Eles sustentam que o sistema atual só serve ao
Hamas, já que ele taxa os bens ilícitos e as trocas limitadas em
espécie, e não é culpado pelas pessoas pelo estado de sítio. Se
vidro e cimento fossem permitidos através das fronteiras com
Israel, dizem eles, o Hamas não teria o crédito e a Autoridade
Palestina poderia coletar os impostos.
"As pessoas em Gaza estão deprimidas, e
pessoas deprimidas recorrem ao mito e à fantasia, quer dizer,
religião e drogas", disse Jawdat Khoudary, da área de
construção. "Esse tipo de prisão alimenta o extremismo.
Deixa as pessoas olharem para fora, que vejam uma versão
diferente da realidade."
Oficiais israelenses permanecem céticos em relação
à abertura das fronteiras. Muitos acreditam que a guerra serviu
como ameaça e observam a drástica redução nos mísseis como
evidência.

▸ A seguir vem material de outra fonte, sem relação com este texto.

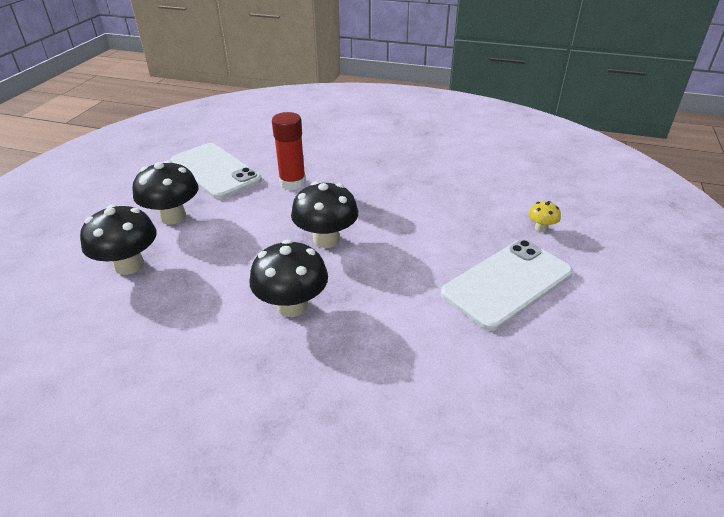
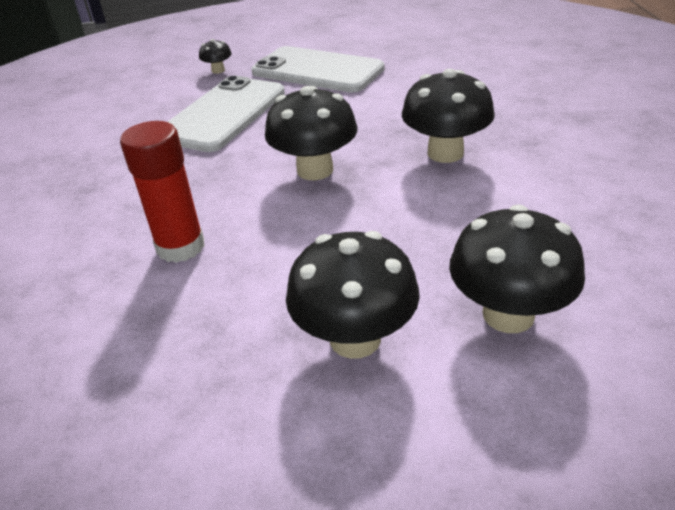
camera: 110 degrees left, 0 degrees up
white phone [170,143,262,199] -> white phone moved to [168,76,285,152]
yellow mushroom [528,201,561,232] -> black mushroom [199,39,232,74]

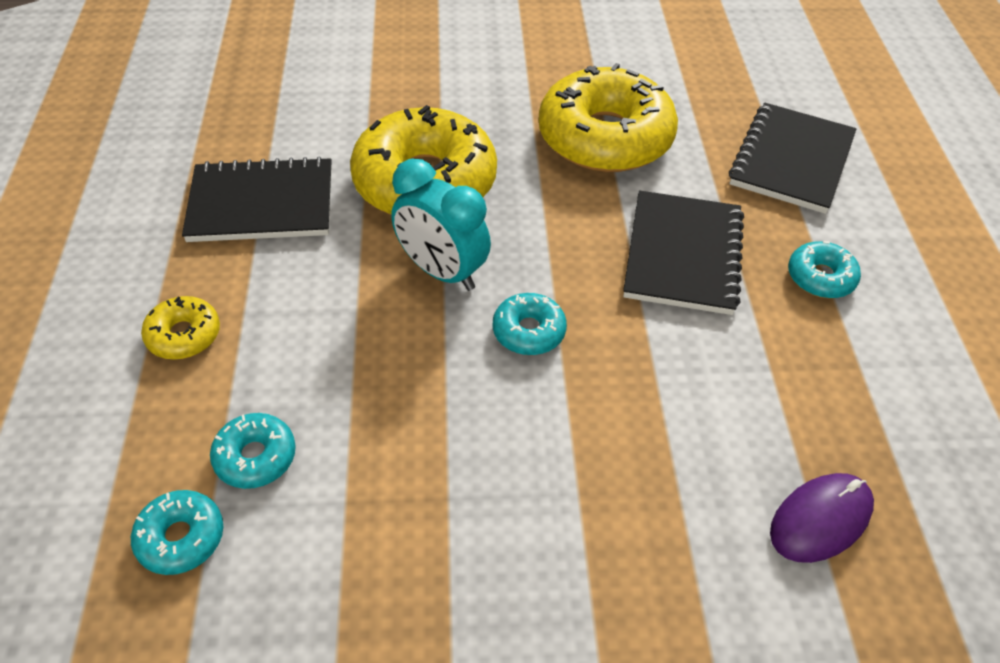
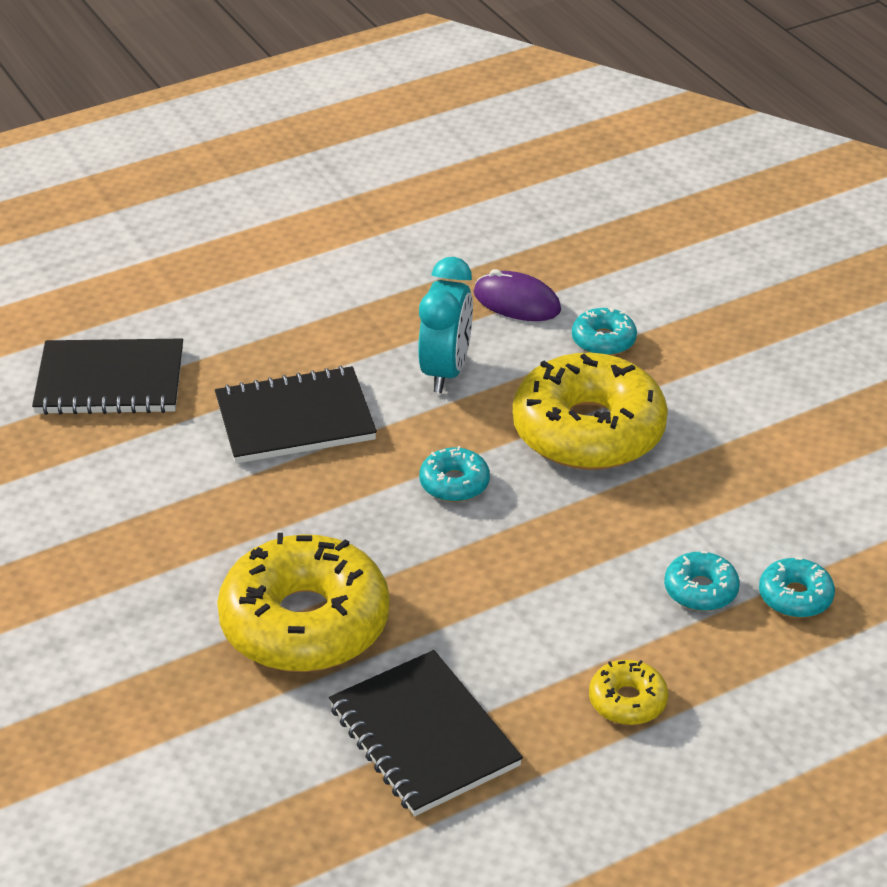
camera: 115 degrees left, 10 degrees down
turquoise clock [391,159,491,291] -> turquoise clock moved to [418,257,473,393]
yellow donut [539,63,678,172] -> yellow donut moved to [512,352,668,470]
turquoise donut [788,241,861,298] -> turquoise donut moved to [572,307,637,356]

Eles temem que o aço ou o cimento sejam transformados
em armas pelo Hamas. No entanto, eles sentem a pressão dos
americanos e das Nações Unidas, e discutem um projeto-piloto.
Estado do Hamas
Enquanto isso, Gaza se parece cada vez mais como um estado do
Hamas e menos ligada à Cisjordânia. Mais homens têm barba, mais
mulheres estão se cobrindo. O Hamas é o principal empregador. As
escolas e os tribunais, antes administrados pela Autoridade
Palestina, dominada pelo Fatah, são todos do Hamas desde que o
governo da Cisjordânia ordenou que seus empregados ficassem em
casa. O governo está coletando informações sobre empresas e
organizações não-governamentais e buscando controlar suas
atividades.
Muitas pessoas aqui se preocupam especialmente com
os jovens e suas perspectivas. Em um programa criado para ajudar
aos traumatizados pela guerra de janeiro, adolescentes recebem
canetas coloridas para desenhar o que quiserem, diz Farah Abu
Qasem, 20 anos, estudante de tradução de inglês e voluntária do
programa.
"Eles parecem só escolher a cor preta e
desenham coisas como tanques", disse ela. "Quando
pedimos para desenhar algo que represente o futuro, eles deixam
o papel em branco".
Vitor mango- Pontos : 118184
Re: Depois da guerra, Faixa de Gaza vira 'ilha à deriva'
Oficiais israelenses permanecem céticos em relação
à abertura das fronteiras. Muitos acreditam que a guerra serviu
como ameaça e observam a drástica redução nos mísseis como
evidência. Eles temem que o aço ou o cimento sejam transformados
em armas pelo Hamas. No entanto, eles sentem a pressão dos
americanos e das Nações Unidas, e discutem um projeto-piloto.